Layla Safrina

Diskusi Sabtu (21/10/2023) diawali dengan mengupas kembali tulisan Pak Teguh yang berjudul “Guru: Apa Profesinya?” Tulisan ini makin menguatkan paradigma saya dalam melanjutkan diskusi pagi itu. Beliau pulalah yang membuka sharing pagi itu. Selain beliau, peserta diskusi terdiri dari Kepala Sekolah dan semua guru SD Islam Hidayatullah 02. Diskusi kali ini sangatlah hangat. Tidak tegang. Sehingga nyaman bagi siapa saja yang hendak bertanya.

Pak Teguh melanjutkan dengan menayangkan tulisan beliau yang berjudul “Bersahabat dengan Anak ADHD” di layar proyektor. Tulisan tersebut sebelumnya sudah dibagikan di grup WhatsApp Sekolah. Sehingga semua peserta diskusi sudah membaca, bahkan sampai tingkat pemahaman. Mungkin hanya saya yang baru sekadar membaca. Belum mencapai titik pemahaman yang diharapkan. Tapi, hal ini membuat level kepo saya meningkat. Bisa jadi interpretasi saya dan penulis berbeda. Maka, tepat sekali jika diskusi ini diadakan.

Dalam pemaparan itu, Pak Teguh secara lugas menjelaskan dari beberapa sudut pandang. Baik dari psikiatri, pediatri, hingga mengupayakan reframing kita sebagai guru terhadap pengidap ADHD. Semacam itu yang jelas saya sepakat. Integrasi-interkoneksi ilmu yang membuat paradigma kita makin kuat.

Yups. Hal yang wajar terjadi di sekolah mana pun, anak-anak memiliki berbagai karakteristik dan keunikan masing-masing. Termasuk di sekolah kami, beberapa anak terdeteksi mengalami gangguan sosial-emosi.

Pak Teguh menegaskan kepada kami bahwa guru tidak diperkenankan untuk mendiagnosis siswa yang “spesial” tersebut. Bahkan diharapkan tidak merekomendasikan kepada orang tua siswa untuk mengambil tindakan selanjutnya. Yang boleh dilakukan guru hanya sebatas menggiring opini agar anak mendapatkan penanganan yang relevan.

Sebut saja A, B, dan C. Ketiga anak tersebut sudah masuk dalam radar pengamatan Pak Teguh di kelasnya masing-masing.
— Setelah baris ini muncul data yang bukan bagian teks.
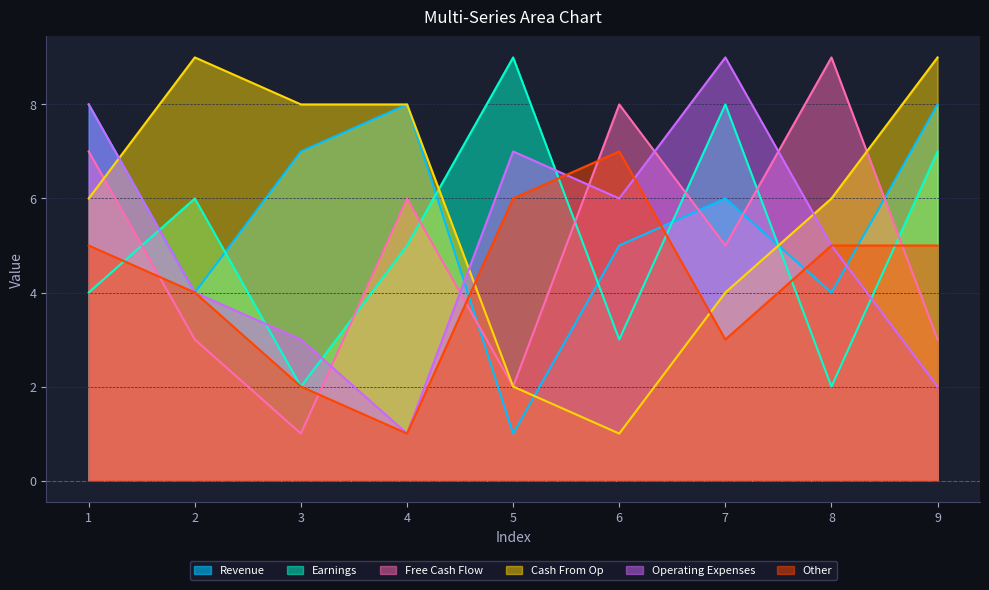

Where is col_9 nearest to the value 5?

8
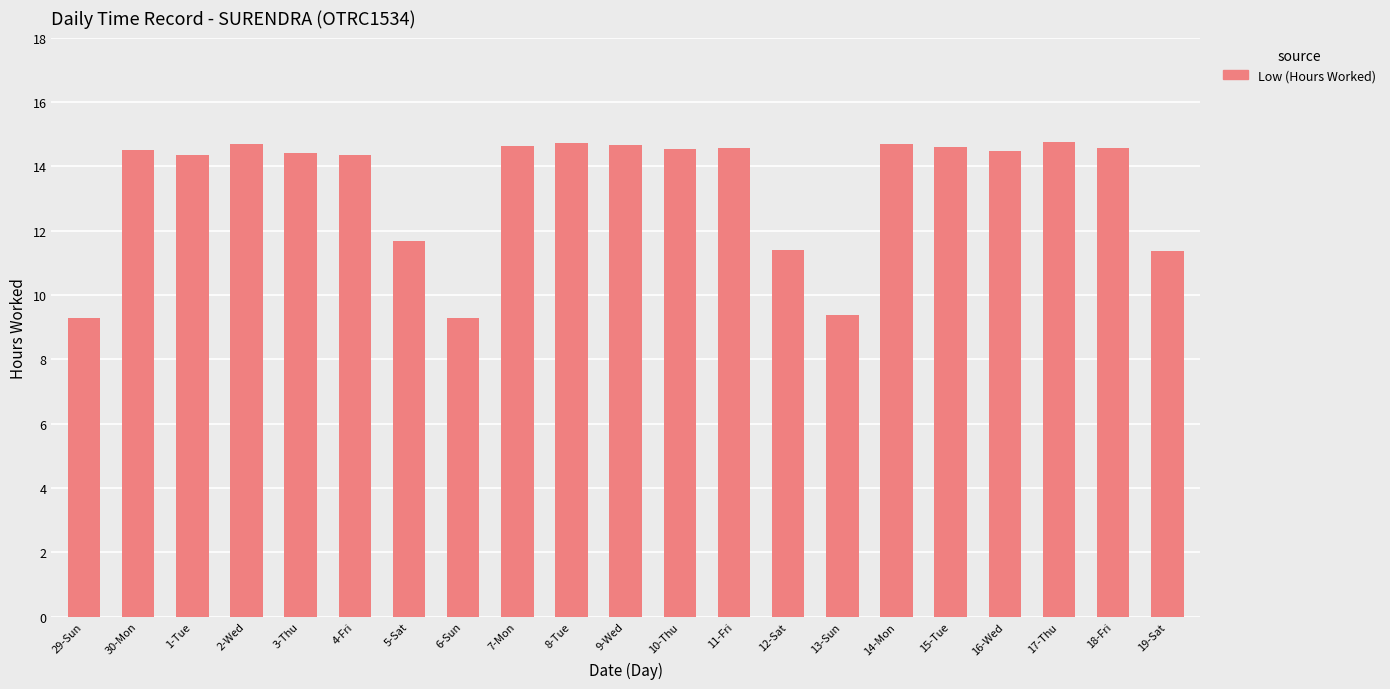

Does the chart contain stacked bars?

No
Baik ketika berlangsung KBM maupun pembiasaan yang melibatkan interaksi dengan teman-temannya.

A menjadi objek pengamatan Pak Teguh yang pertama. A sangatlah istimewa. Dia anak yang detail. Motorik halusnya sangat terlatih. Terbukti hasil tulisan tangannya sangat rapi. Saya, sebagai guru, ketika membaca tulisan tangannya sangat senang. Meski guru selalu memberikan stimulan dalam KBM maupun di luar KBM dan beberapa kali A gagal menangkapnya, dia terlihat tidak putus asa.

Dia juga sedang menjalani terapi oleh pihak yang kompeten. Pihak sekolah merasa terbantu atas upaya orang tua A. Namun, pihak orang tua sepertinya membutuhkan informasi yang lebih lengkap demi penanganan yang lebih tepat dalam proses terapi A.
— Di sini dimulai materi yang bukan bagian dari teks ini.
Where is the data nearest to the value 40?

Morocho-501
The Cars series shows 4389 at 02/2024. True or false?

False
Diskusi makin hangat karena terjadi komunikasi aktif. Satu guru dengan guru lain saling berdiskusi dan dikuatkan oleh Pak Teguh tentang penanganan anak-anak “spesial” tersebut.

Kemudian Bu Amik menyampaikan keunikan B kepada Pak Teguh. Sebenarnya B juga sudah pernah diamati oleh Pak Teguh dalam kegiatan-kegiatan tertentu. Cerdas di usianya, cakap bicaranya, serta sangat kentara keluasan pengetahuannya. Ulah B di kelas yang berkesan usil dan mengganggu. Namun, siswa yang lain sangat memahami dan bahkan tidak membalasnya. Mereka tidak menggubris perilaku B yang aneh-aneh. Siswa-siswa yang lain tetap melanjutkan KBM di kelas seperti biasa.

Akan tetapi, akhir-akhir ini B mengganggu kenyamanan siswa yang lain. Sehingga dibutuhkan tindak lanjut yang serius. Namun, pada B tidak “tercium” indikasi mengidap ADHD. Meski guru tidak diperkenankan mendiagnosis, pengamatan demi pengamatan oleh banyak pasang mata mengantarkan pada dugaan awal seperti itu. Ternyata dugaan awal itu diamini oleh Pak Teguh. Iya, B diduga mengalami masalah internal saja.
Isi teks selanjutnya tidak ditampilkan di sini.